[Task requirements]
Return the data below unchanged, without images.

(Dataset excerpts)
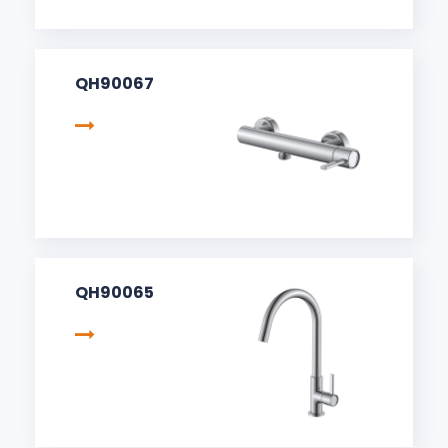
QH90067
QH90065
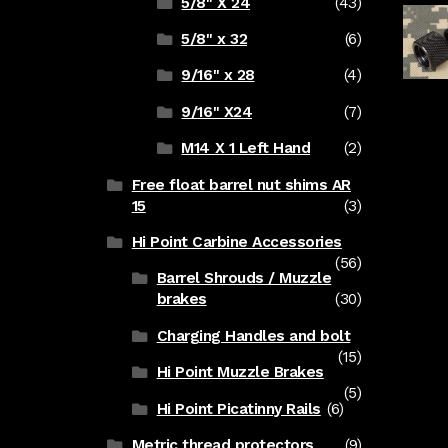
5/8" X 24
(43)
5/8" x 32
(6)
9/16" x 28
(4)
9/16" X24
(7)
M14 X 1 Left Hand
(2)
Free float barrel nut shims AR
15
(3)
Hi Point Carbine Accessories
(56)
Barrel Shrouds / Muzzle
brakes
(30)
Charging Handles and bolt
(15)
Hi Point Muzzle Brakes
(5)
Hi Point Picatinny Rails
(6)
Metric thread protectors
(9)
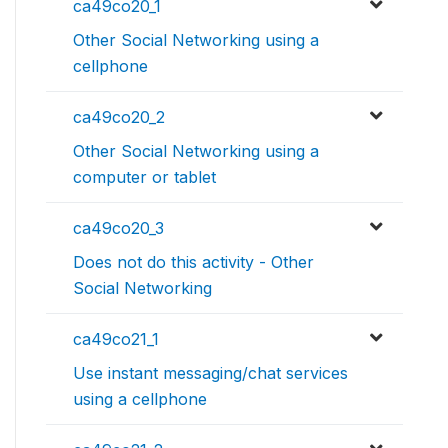
ca49co20_1
Other Social Networking using a
cellphone
ca49co20_2
Other Social Networking using a
computer or tablet
ca49co20_3
Does not do this activity - Other
Social Networking
ca49co21_1
Use instant messaging/chat services
using a cellphone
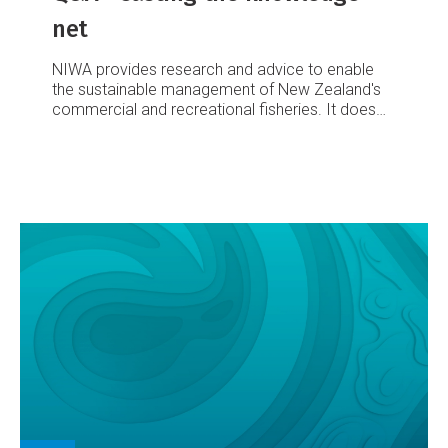
net
NIWA provides research and advice to enable
the sustainable management of New Zealand's
commercial and recreational fisheries. It does
so in two ways: by monitoring and assessing key
fish stocks, and by monitoring the effects of
fishing on the aquatic environment.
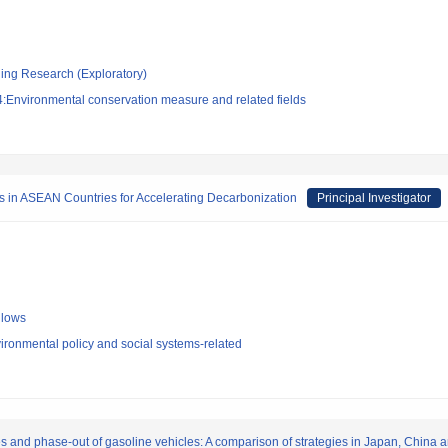
ging Research (Exploratory)
:Environmental conservation measure and related fields
es in ASEAN Countries for Accelerating Decarbonization
Principal Investigator
llows
ironmental policy and social systems-related
les and phase-out of gasoline vehicles: A comparison of strategies in Japan, China 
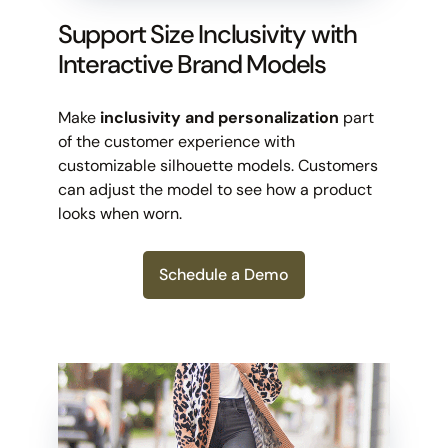
Support Size Inclusivity with
Interactive Brand Models
Make
inclusivity and personalization
part
of the customer experience with
customizable silhouette models. Customers
can adjust the model to see how a product
looks when worn.
Schedule a Demo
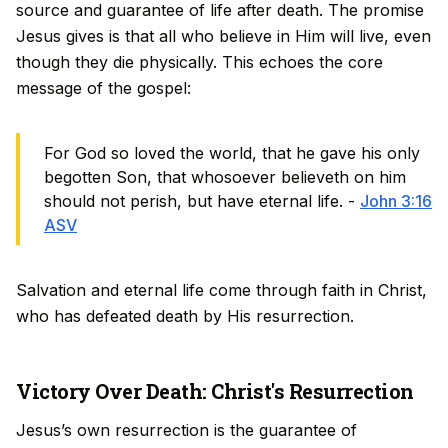
source and guarantee of life after death. The promise
Jesus gives is that all who believe in Him will live, even
though they die physically. This echoes the core
message of the gospel:
For God so loved the world, that he gave his only
begotten Son, that whosoever believeth on him
should not perish, but have eternal life. -
John 3:16
ASV
Salvation and eternal life come through faith in Christ,
who has defeated death by His resurrection.
Victory Over Death: Christ's Resurrection
Jesus’s own resurrection is the guarantee of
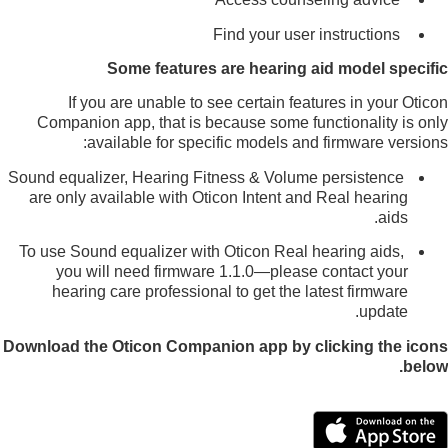
Find your user instructions
Some features are hearing aid model specific
If you are unable to see certain features in your Oticon
Companion app, that is because some functionality is only
available for specific models and firmware versions:
Sound equalizer, Hearing Fitness & Volume persistence
are only available with Oticon Intent and Real hearing
aids.
To use Sound equalizer with Oticon Real hearing aids,
you will need firmware 1.1.0—please contact your
hearing care professional to get the latest firmware
update.
Download the Oticon Companion app by clicking the icons
below.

[Task answer]
QH90067
QH90065
5/8" X 24
(43)
5/8" x 32
(6)
9/16" x 28
(4)
9/16" X24
(7)
M14 X 1 Left Hand
(2)
Free float barrel nut shims AR
15
(3)
Hi Point Carbine Accessories
(56)
Barrel Shrouds / Muzzle
brakes
(30)
Charging Handles and bolt
(15)
Hi Point Muzzle Brakes
(5)
Hi Point Picatinny Rails
(6)
Metric thread protectors
(9)
ca49co20_1
Other Social Networking using a
cellphone
ca49co20_2
Other Social Networking using a
computer or tablet
ca49co20_3
Does not do this activity - Other
Social Networking
ca49co21_1
Use instant messaging/chat services
using a cellphone
net
NIWA provides research and advice to enable
the sustainable management of New Zealand's
commercial and recreational fisheries. It does
so in two ways: by monitoring and assessing key
fish stocks, and by monitoring the effects of
fishing on the aquatic environment.
ging Research (Exploratory)
:Environmental conservation measure and related fields
es in ASEAN Countries for Accelerating Decarbonization
Principal Investigator
llows
ironmental policy and social systems-related
les and phase-out of gasoline vehicles: A comparison of strategies in Japan, China 
Support Size Inclusivity with
Interactive Brand Models
Make
inclusivity and personalization
part
of the customer experience with
customizable silhouette models. Customers
can adjust the model to see how a product
looks when worn.
Schedule a Demo
source and guarantee of life after death. The promise
Jesus gives is that all who believe in Him will live, even
though they die physically. This echoes the core
message of the gospel:
For God so loved the world, that he gave his only
begotten Son, that whosoever believeth on him
should not perish, but have eternal life. -
John 3:16
ASV
Salvation and eternal life come through faith in Christ,
who has defeated death by His resurrection.
Victory Over Death: Christ's Resurrection
Jesus’s own resurrection is the guarantee of
Find your user instructions
Some features are hearing aid model specific
If you are unable to see certain features in your Oticon
Companion app, that is because some functionality is only
available for specific models and firmware versions:
Sound equalizer, Hearing Fitness & Volume persistence
are only available with Oticon Intent and Real hearing
aids.
To use Sound equalizer with Oticon Real hearing aids,
you will need firmware 1.1.0—please contact your
hearing care professional to get the latest firmware
update.
Download the Oticon Companion app by clicking the icons
below.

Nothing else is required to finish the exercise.